A ‘unit linked’ annuity allows the pension to share in the performance of the chosen provider’s investment fund(s). The pension income may alter each year depending on the level of growth achieved by this fund. In return for the prospect of rising income the initial level of income is reduced. The pension income may go down as well as up.
A more balanced position can be achieved by assuming a certain level of investment return each year. If the return on the chosen fund is ahead of the level selected at the outset, the annuity will increase. However, if the return is lower than the level selected at outset, the annuity will fall. By selecting, at outset, a realistic assumed return, a reasonable balance is likely to be achieved between the initial level of pension and the prospect for increments.
Unit linked annuities are provided on both single life or on an annuitant plus surviving spouses basis.

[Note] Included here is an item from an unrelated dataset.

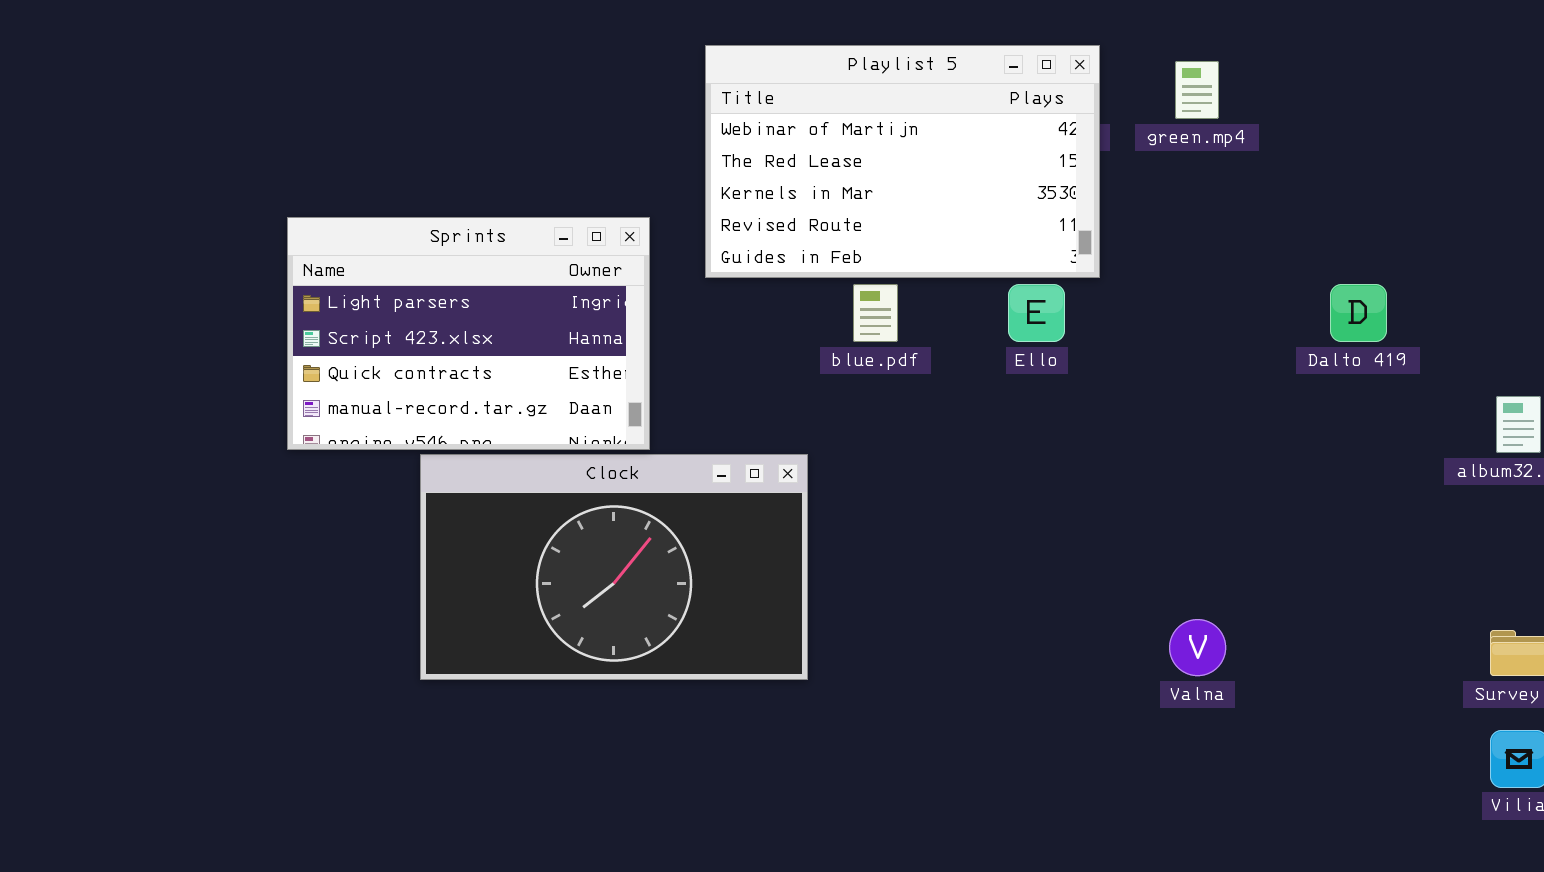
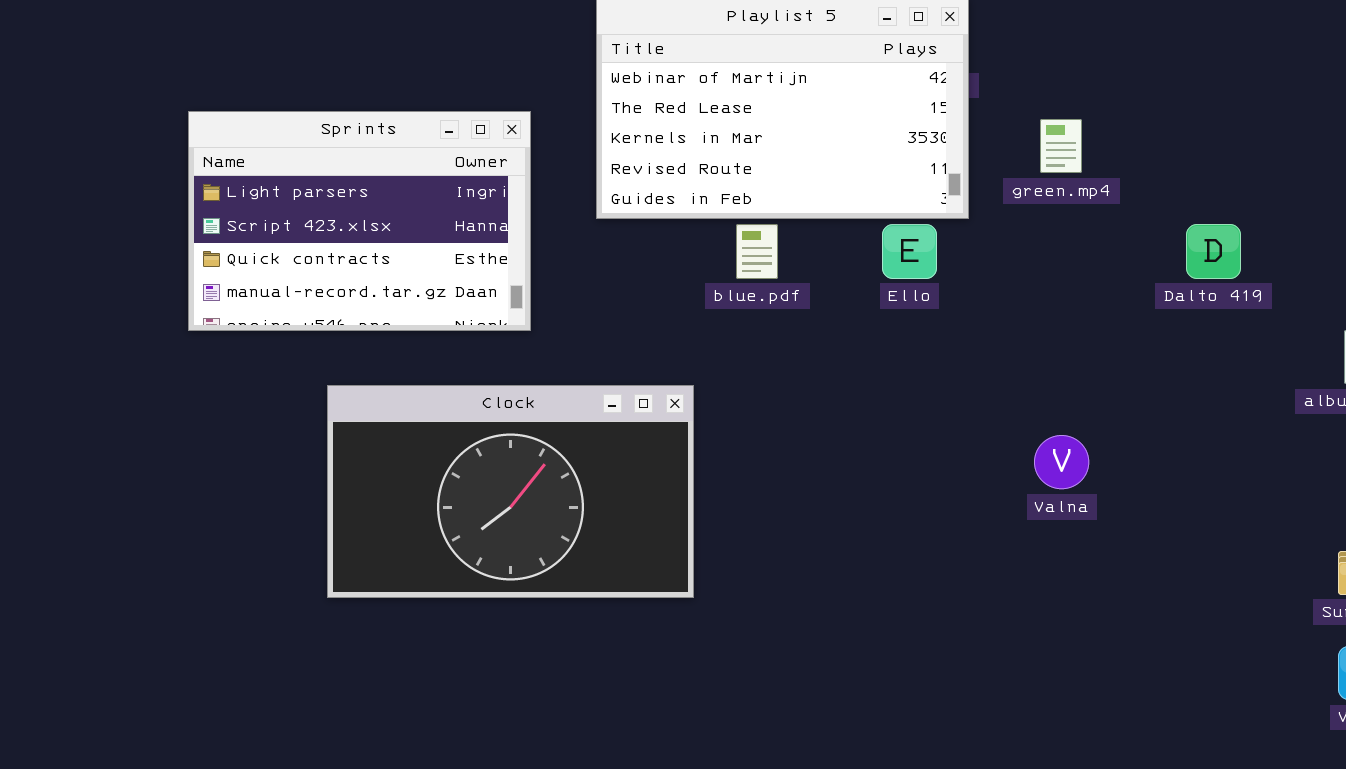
green.mp4: [1175,61,1219,119] -> [1040,119,1082,173], moved
Sprints: [287,217,650,450] -> [188,111,531,331], moved
Valna: [1169,619,1226,676] -> [1034,435,1089,489], moved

The accumulated pension funds less any tax-free cash are spent with the purchase of an annuity. The income provided depends on annuity rates and selected options at the time of purchase. These rates are based on interest rates and longevity. Purchase of an annuity is a once in a lifetime choice – once purchased control of the pension fund is lost. However there is a continued involvement in the performance of the pension Provider’s ‘unit linked’ investment fund(s) throughout the lifetime of the annuity payments. Benefits once selected cannot be changed.
It may be possible for those with impaired health or who smoke to obtain better annuity rates.
What is the tax position?
Any pension income paid through the annuity will be treated as earned income and therefore subject to income tax at the individual’s marginal tax rate.